Impact of addition of Troponin I to APACHE II score on its Predictive Value of Mortality in Medical Intensive Care Patients

Document Type : Original Article

Authors

Cardiology, Faculty of Medicine for Boys, Al-Azhar University, Cairo, Egypt

10.21608/aimj.2025.446610

Abstract

Background: In 1981, the APACHE scoring system was initially developed to forecast the outcome for patients admitted to the intensive care unit.

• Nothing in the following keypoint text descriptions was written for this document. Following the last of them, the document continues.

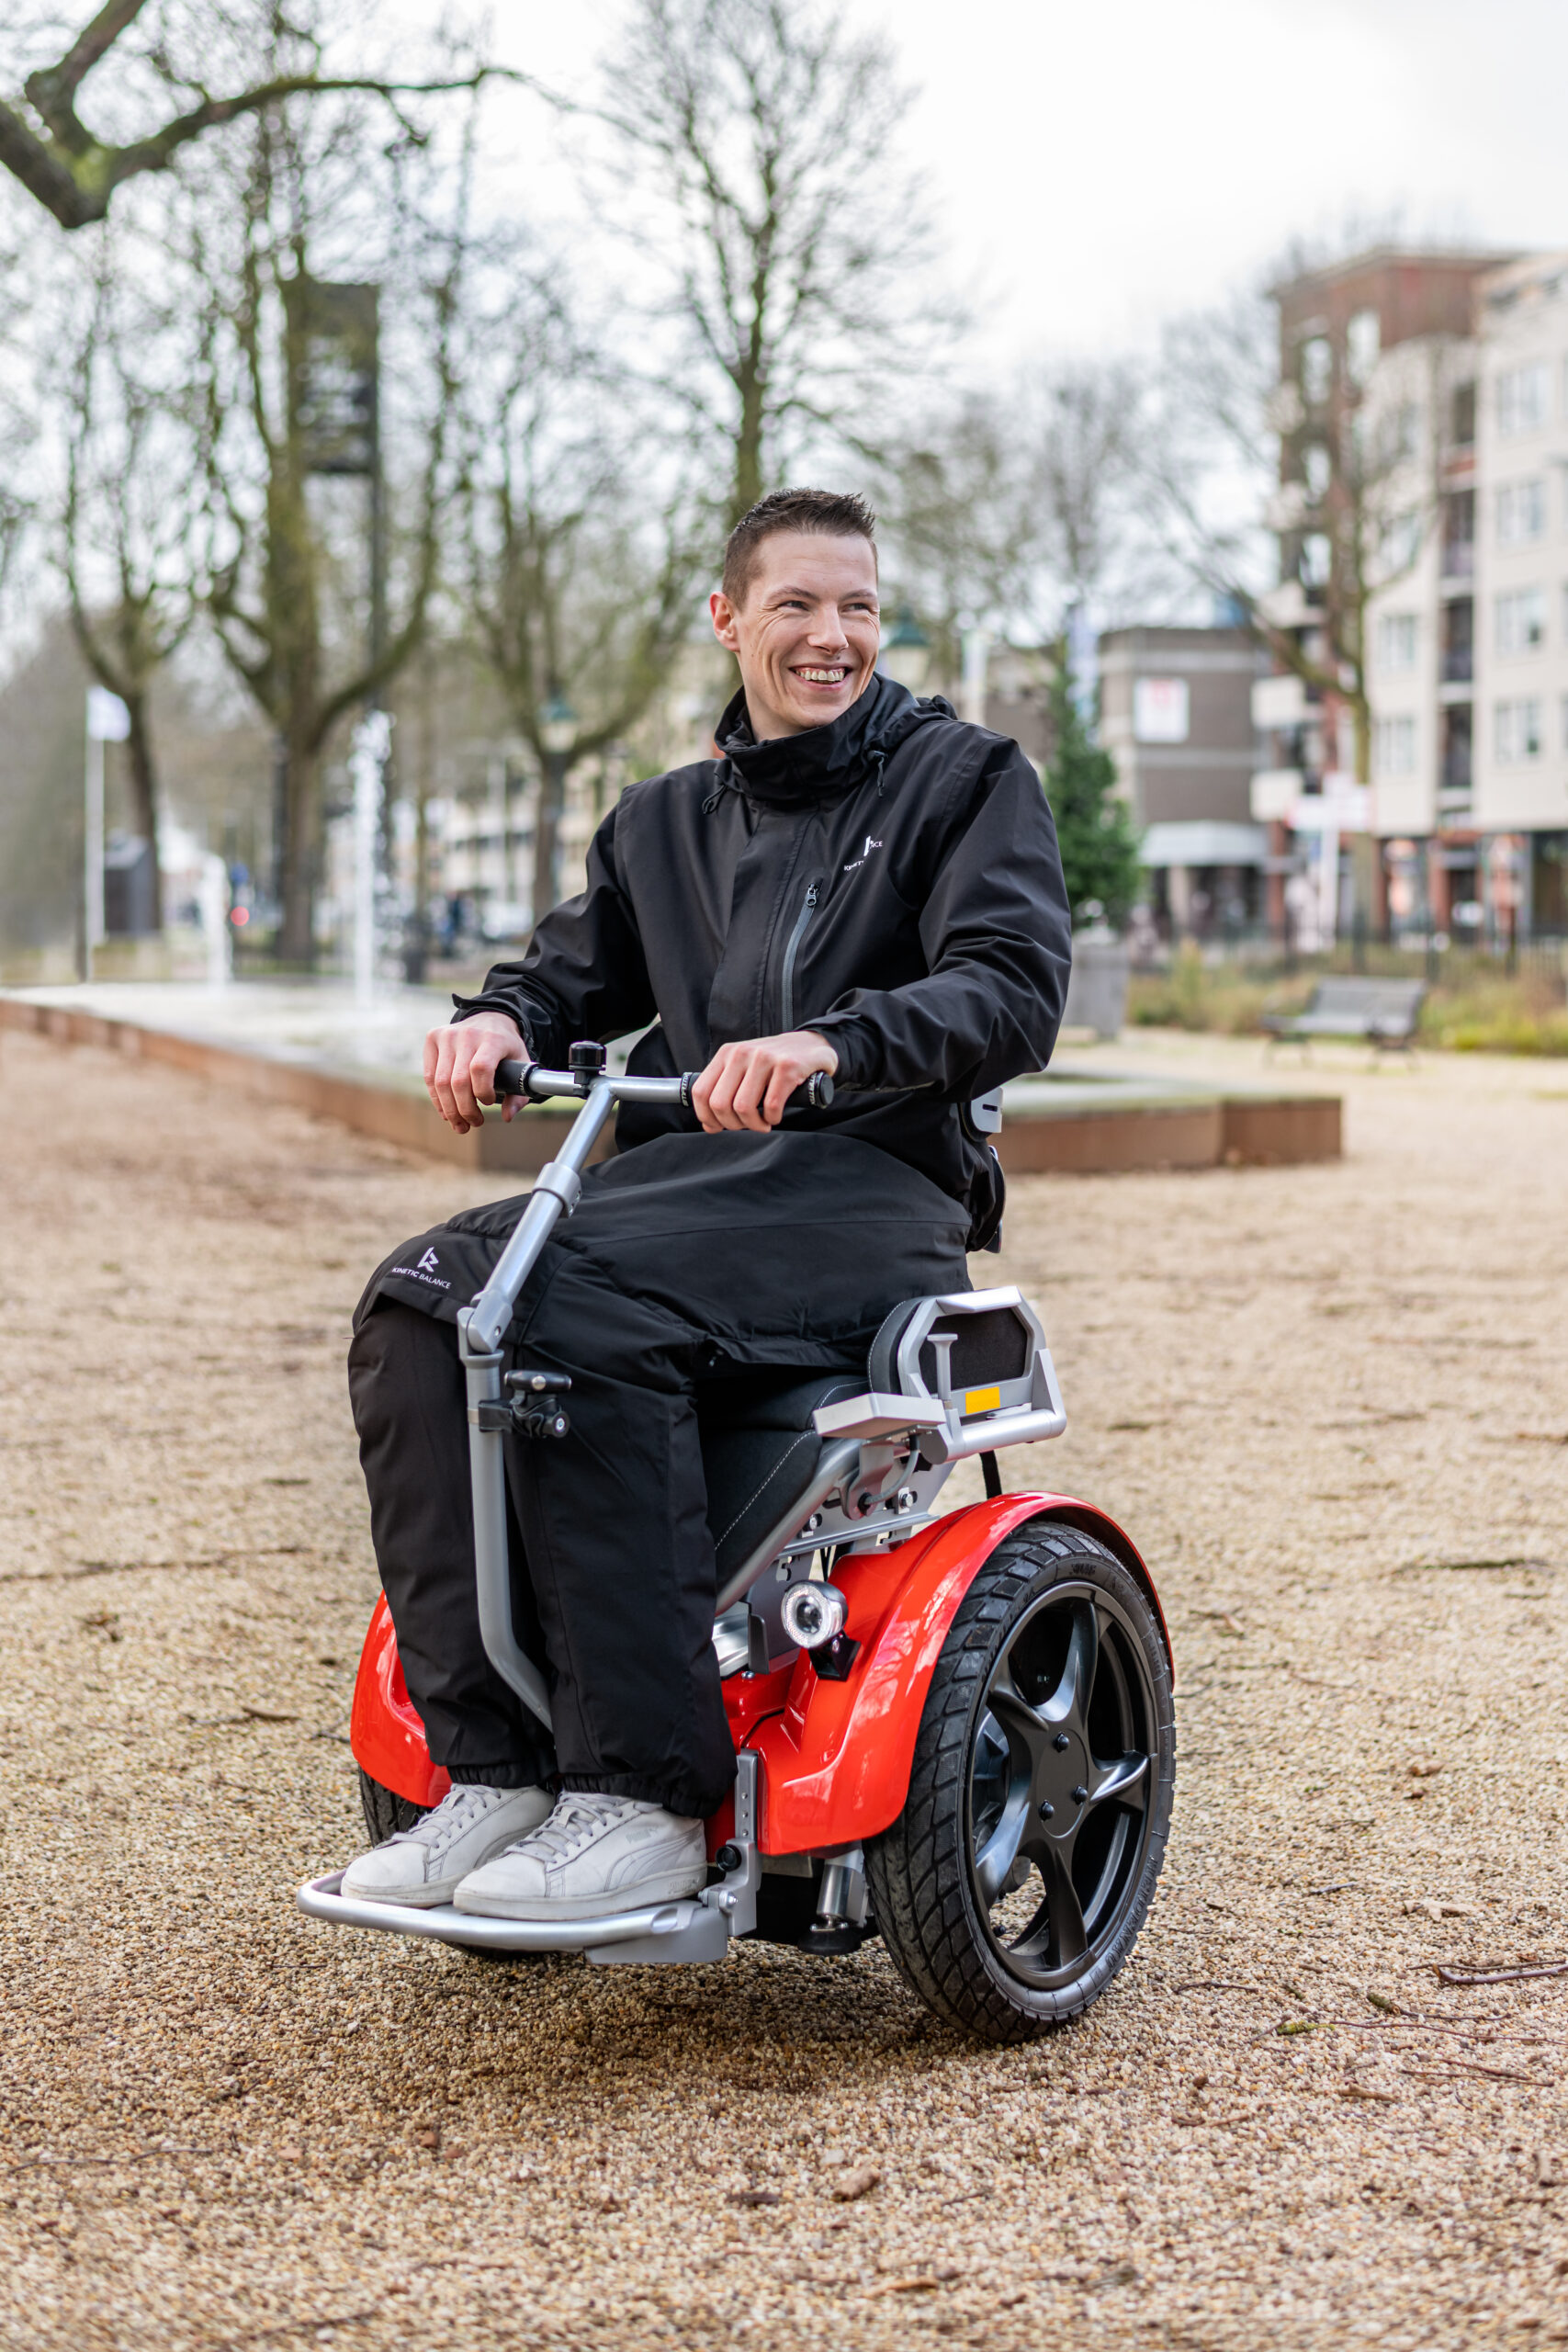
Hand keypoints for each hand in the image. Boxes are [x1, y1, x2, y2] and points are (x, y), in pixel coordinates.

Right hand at [423, 1011, 527, 1133]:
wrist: (490, 1019)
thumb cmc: (507, 1048)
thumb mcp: (522, 1065)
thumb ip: (520, 1093)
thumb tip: (507, 1116)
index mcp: (493, 1039)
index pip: (480, 1068)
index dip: (483, 1092)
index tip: (489, 1102)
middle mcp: (468, 1035)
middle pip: (459, 1081)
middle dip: (465, 1109)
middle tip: (474, 1123)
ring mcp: (447, 1035)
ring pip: (441, 1082)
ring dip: (450, 1110)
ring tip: (460, 1125)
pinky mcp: (433, 1038)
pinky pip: (430, 1077)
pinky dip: (437, 1099)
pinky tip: (447, 1112)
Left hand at [692, 1030, 837, 1133]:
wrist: (811, 1045)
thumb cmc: (775, 1063)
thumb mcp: (744, 1068)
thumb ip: (725, 1092)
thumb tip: (709, 1126)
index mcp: (726, 1054)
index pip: (701, 1092)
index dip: (707, 1116)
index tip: (720, 1126)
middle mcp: (741, 1053)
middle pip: (720, 1104)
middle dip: (732, 1124)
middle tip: (747, 1125)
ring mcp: (764, 1058)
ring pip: (743, 1107)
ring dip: (753, 1125)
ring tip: (763, 1124)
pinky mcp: (787, 1067)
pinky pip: (771, 1105)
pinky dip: (772, 1118)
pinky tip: (775, 1116)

And then, in the subsequent two decades, there were subsequent versions including APACHE II, III, and IV systems.
Aim and objectives: The purpose of this study is to determine whether the Damanhur Medical National Institute in Damanhur, Egypt's non-surgical critical care unit patients' risk of death may be improved by including Troponin I as a criterion in the APACHE II score.
Patients and methods: From March 2023 to March 2024, this prospective study was conducted in the intensive care department of the Damanhur Medical National Institute, involving 200 patients who were admitted to the intensive care unit(ICU) for medical reasons.
Results: Around 75% of the cases that died had positive troponin levels, while 78% of the cases that lived had negative levels. This difference in troponin levels is statistically significant (p-value<0.05).
Conclusion: In terms of APACHE score and APACHE percentage, there was a statistically significant distinction between cases where Troponin was positive and those where it was negative. The Addition of Troponin I levels to the APACHE II score results in an approximate 11.25% improvement in predictive value.